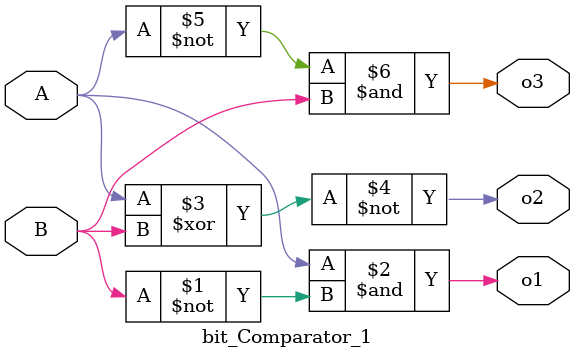
<source format=v>
module bit_Comparator_1(
    input A,
    input B,
    output o1,
    output o2,
    output o3
);

  assign o1 = (A)&(~B);
  assign o2 = ~(A^B);
  assign o3 = (~A)&(B);

endmodule
</source>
=======
Find and copy each line in the material above where the string "assign" occurs.

  assign o1 = (A)&(~B);
  assign o2 = ~(A^B);
  assign o3 = (~A)&(B);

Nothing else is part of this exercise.